**EXERCISE PASSAGE:**
Basket Making Traditions--A General Overview of History, Materials, Forms, and Functions.
Throughout virtually the entire course of human history, and through much of what we know of human pre-history, in societies of all levels of complexity, the craft of basket making has arisen out of a need for practical containers used for various utilitarian purposes. In simple mechanical terms, basketry is the art and craft of weaving together fibrous elements in interlocking patterns, ultimately forming a singular object with the ability to hold smaller items within a central cavity, easing the processes of gathering, transporting, and storing those items. The choice of raw materials used in the production of baskets is as varied as the cultural contexts in which they are produced; it was historically dictated both by what materials were naturally available within the immediate physical environment, and by specific cultural preferences.
In Southcentral Kentucky, the materials of choice were the hand rived splits, and whittled ribs of the white oak tree, as well as the young shoots and vines of willow and honeysuckle (though the latter two are much less common). The reasons for the predominate choice of white oak is not explicable through environmental determinism alone--as there are certainly other materials available in this environment that require much less time and effort in the way of preparation. Nonetheless, white oak (quercus alba) was chosen as the primary basket making material in this area for its inherently superior qualities--workability, durability, aesthetic appeal--and as a result of the influence of cultural antecedents.

**GOAL OF THE EXERCISE:** Reproduce verbatim the passage of the basket-making overview above that begins with the words "Throughout virtually the" and ends with "specific cultural preferences.".

**RECORDS PROVIDED:**
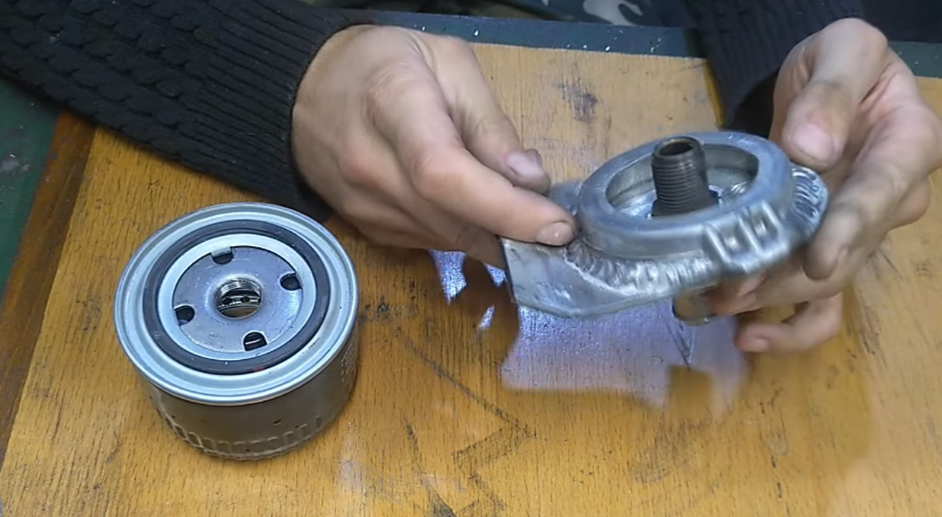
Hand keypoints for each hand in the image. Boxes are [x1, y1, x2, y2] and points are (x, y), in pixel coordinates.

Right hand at [291, 26, 575, 265]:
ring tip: (524, 216)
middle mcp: (370, 165)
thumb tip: (529, 179)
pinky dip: (464, 235)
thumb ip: (489, 122)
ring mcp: (362, 204)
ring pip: (444, 239)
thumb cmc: (382, 64)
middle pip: (450, 218)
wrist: (304, 89)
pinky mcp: (366, 227)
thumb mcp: (448, 63)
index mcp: (393, 105)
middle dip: (515, 232)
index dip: (505, 209)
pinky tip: (481, 215)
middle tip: (559, 230)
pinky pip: (429, 243)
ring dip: (493, 237)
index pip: (446, 174)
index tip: (558, 226)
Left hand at [709, 18, 941, 352]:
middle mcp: (891, 202)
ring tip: (718, 305)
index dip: (849, 230)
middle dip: (786, 277)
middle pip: (846, 255)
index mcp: (907, 148)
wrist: (828, 85)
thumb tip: (808, 149)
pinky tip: (746, 336)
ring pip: (826, 288)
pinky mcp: (824, 249)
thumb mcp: (844, 48)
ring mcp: (857, 233)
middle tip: (727, 286)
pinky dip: (786, 327)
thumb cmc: (842, 60)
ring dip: (772, 303)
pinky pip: (819, 305)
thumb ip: (830, 91)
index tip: (819, 260)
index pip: (880, 194)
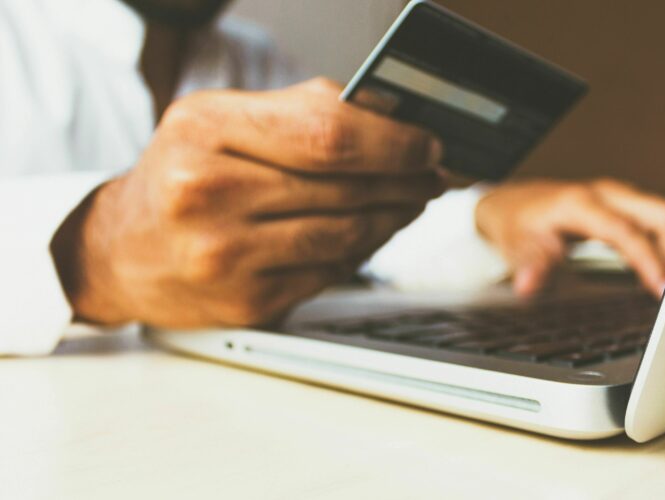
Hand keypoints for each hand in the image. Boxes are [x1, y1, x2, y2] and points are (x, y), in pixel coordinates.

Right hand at [52, 78, 443, 327]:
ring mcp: (225, 255)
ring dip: (393, 217)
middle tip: (432, 175)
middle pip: (345, 186)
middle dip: (406, 180)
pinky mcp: (246, 302)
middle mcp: (207, 193)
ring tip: (410, 201)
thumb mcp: (220, 121)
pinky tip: (371, 233)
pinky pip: (330, 272)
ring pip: (346, 235)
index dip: (394, 141)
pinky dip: (362, 251)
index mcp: (205, 130)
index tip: (428, 144)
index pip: (328, 134)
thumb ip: (301, 113)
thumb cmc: (181, 176)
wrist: (121, 250)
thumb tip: (391, 118)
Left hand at [475, 179, 664, 296]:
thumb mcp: (515, 245)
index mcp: (581, 203)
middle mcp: (607, 194)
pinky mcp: (627, 205)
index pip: (627, 231)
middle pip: (662, 214)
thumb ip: (529, 264)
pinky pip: (663, 219)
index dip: (649, 259)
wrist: (512, 203)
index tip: (663, 288)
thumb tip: (528, 285)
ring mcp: (620, 197)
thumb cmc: (516, 223)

**ANSWER TO THIS EXERCISE:**
Throughout virtually the entire course of human history, and through much of what we know of human pre-history, in societies of all levels of complexity, the craft of basket making has arisen out of a need for practical containers used for various utilitarian purposes. In simple mechanical terms, basketry is the art and craft of weaving together fibrous elements in interlocking patterns, ultimately forming a singular object with the ability to hold smaller items within a central cavity, easing the processes of gathering, transporting, and storing those items. The choice of raw materials used in the production of baskets is as varied as the cultural contexts in which they are produced; it was historically dictated both by what materials were naturally available within the immediate physical environment, and by specific cultural preferences.